- _WORK ORDER_: Each line of the data below holding the word "Chicken" must be copied.

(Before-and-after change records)
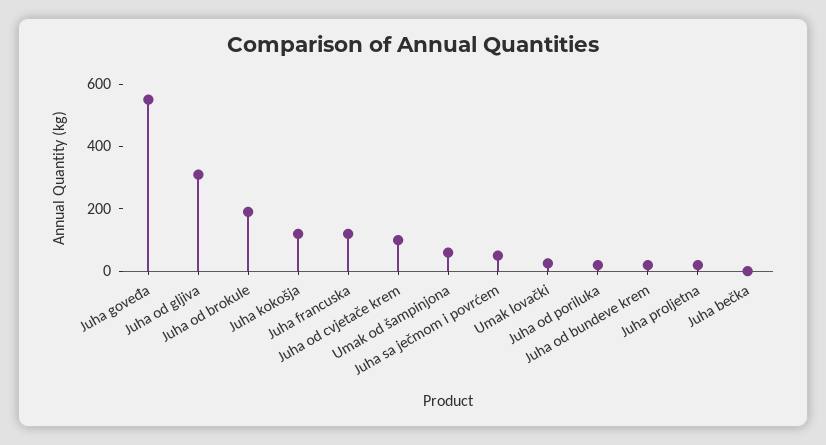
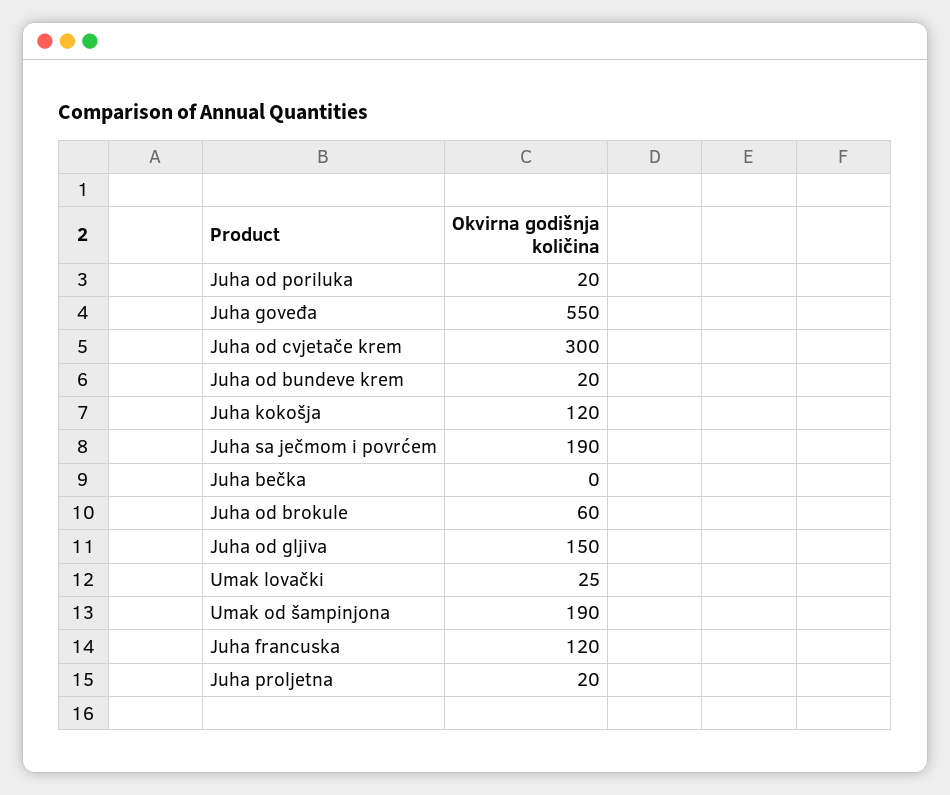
  {
    "Juha goveđa": 550,
-   "Juha od gljiva": 300,
+   "Juha od gljiva": 150,
-   "Juha od brokule": 200,
+   "Juha od brokule": 60,
    "Juha kokošja": 120,
    "Juha francuska": 120,
-   "Juha od cvjetače krem": 100,
+   "Juha od cvjetače krem": 300,
-   "Umak od šampinjona": 50,
+   "Umak od šampinjona": 190,
-   "Juha sa ječmom i povrćem": 50,
+   "Juha sa ječmom i povrćem": 190,
    "Umak lovački": 25,
    "Juha od poriluka": 20,
    "Juha od bundeve krem": 20,
    "Juha proljetna": 20,
    "Juha bečka": 0
  }

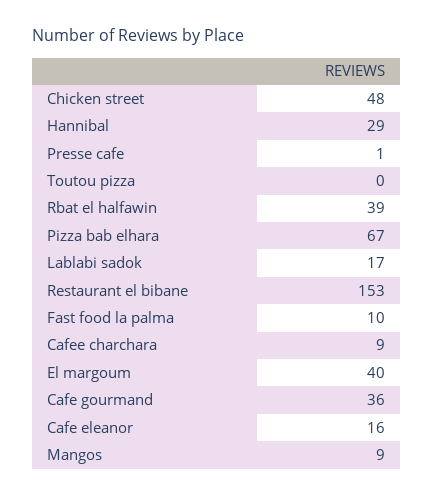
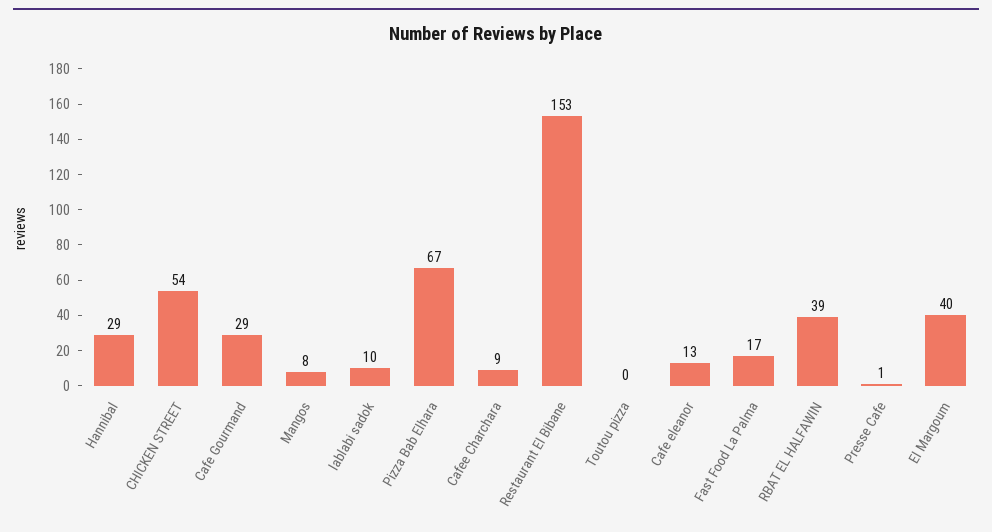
  {
-   "Chicken street": 48,
+   "Chicken street": 54,
    "Hannibal": 29,
    "Presse cafe": 1,
    "Toutou pizza": 0,
    "Rbat el halfawin": 39,
    "Pizza bab elhara": 67,
-   "Lablabi sadok": 17,
+   "Lablabi sadok": 10,
    "Restaurant el bibane": 153,
-   "Fast food la palma": 10,
+   "Fast food la palma": 17,
    "Cafee charchara": 9,
    "El margoum": 40,
-   "Cafe gourmand": 36,
+   "Cafe gourmand": 29,
-   "Cafe eleanor": 16,
+   "Cafe eleanor": 13,
-   "Mangos": 9
+   "Mangos": 8
  }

- _ANSWER TO THE EXERCISE_:
-   "Chicken street": 48,
+   "Chicken street": 54,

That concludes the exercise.